The 45th Space Wing at the Cape integrated a multi-manifest space vehicle called TDO-2 on the Centaur’s upper stage. TDO-2 is a new space situational awareness satellite sponsored by the Air Force Research Laboratory. The multi-manifest rideshare is the second executed by the launch enterprise directorate, Bongiovi noted.

Thursday’s launch also marks the 500th flight for Aerojet Rocketdyne’s RL10 engine, used in the Centaur upper stage of the Atlas V rocket. It was the 138th launch for ULA since the alliance was formed in 2006, Gary Wentz, ULA vice president for government and commercial programs said in the Tuesday media call.

The launch was not open to public viewing, as Space Force officials took extra precautions to safeguard personnel as the novel COVID-19 coronavirus pandemic spreads across the globe. The Space Force teams at the 45th Space Wing in Florida and at SMC in California limited themselves to mission essential personnel, said Brig. Gen. Doug Schiess, 45th Space Wing Commander on the Tuesday media call.

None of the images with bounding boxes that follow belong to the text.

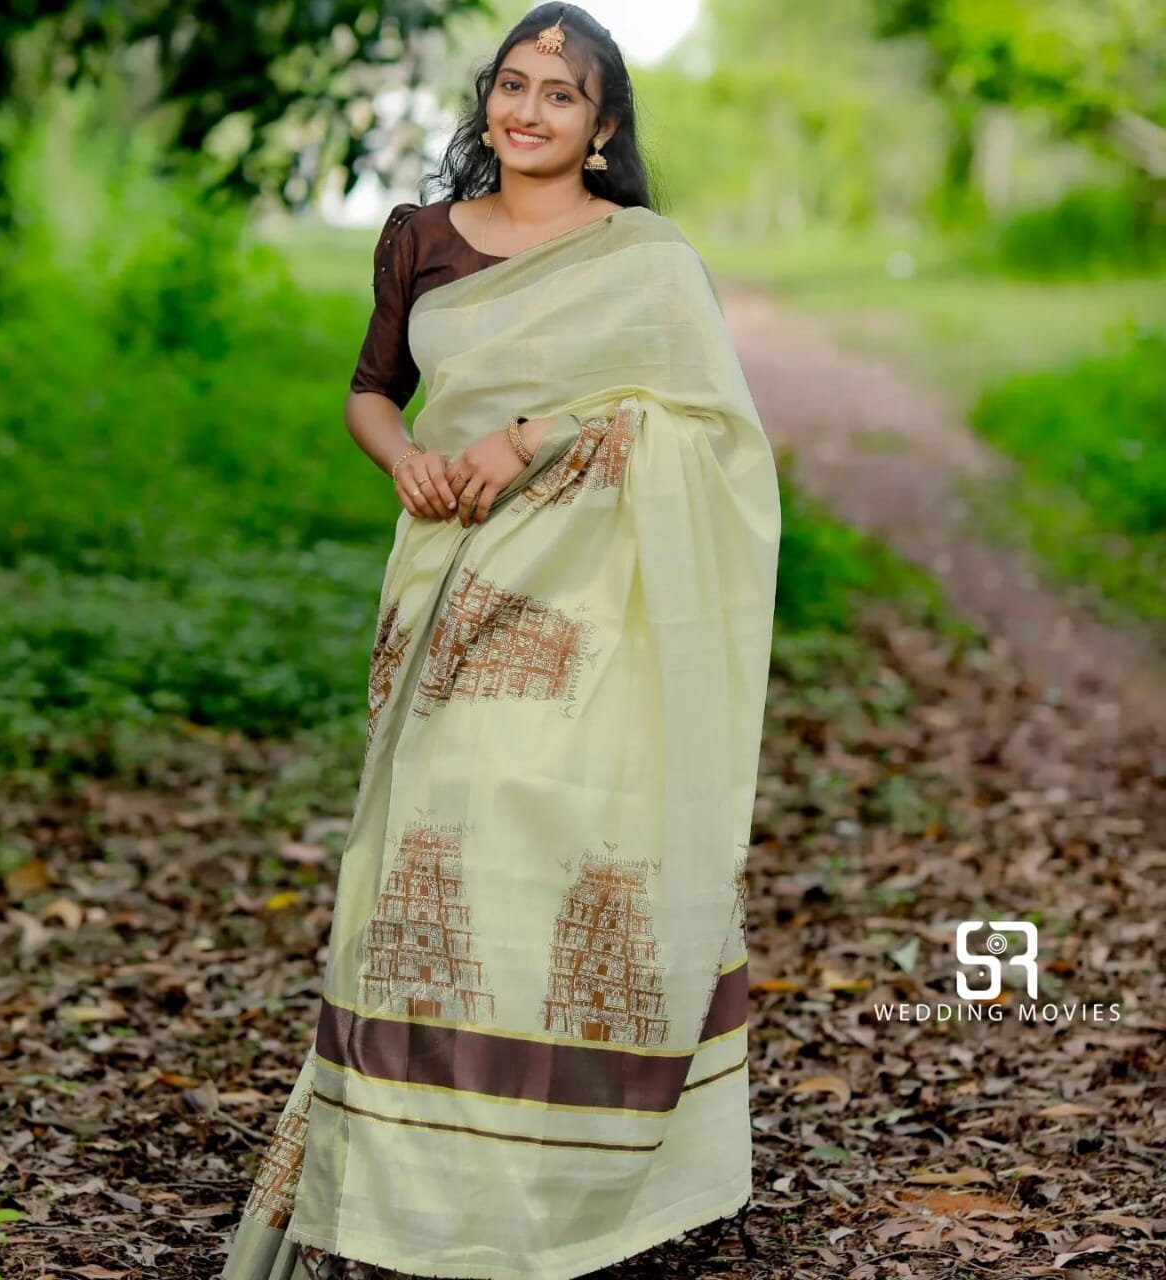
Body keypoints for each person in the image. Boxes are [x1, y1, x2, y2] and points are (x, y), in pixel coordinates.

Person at [221, 4, 780, 1278]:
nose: (528, 110)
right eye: (512, 84)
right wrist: (405, 458)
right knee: (431, 843)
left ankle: (550, 1181)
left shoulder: (645, 260)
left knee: (553, 831)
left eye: (559, 94)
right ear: (487, 100)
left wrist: (532, 436)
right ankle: (413, 1180)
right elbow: (371, 390)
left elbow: (709, 431)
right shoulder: (419, 237)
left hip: (595, 592)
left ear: (603, 126)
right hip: (447, 578)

“We’re not having public launch viewing for this mission,” he said, noting that media would be exempt from that restriction. “That right there helps us with the number of defenders that we need to have out and about” on site. That determination will be performed on a case-by-case basis and as the Space Wing responds to new COVID-19 directions from the Defense Department, he added. “We’re saying [no public viewing] for this mission specifically, and then we’ll readdress for the next mission,” he said.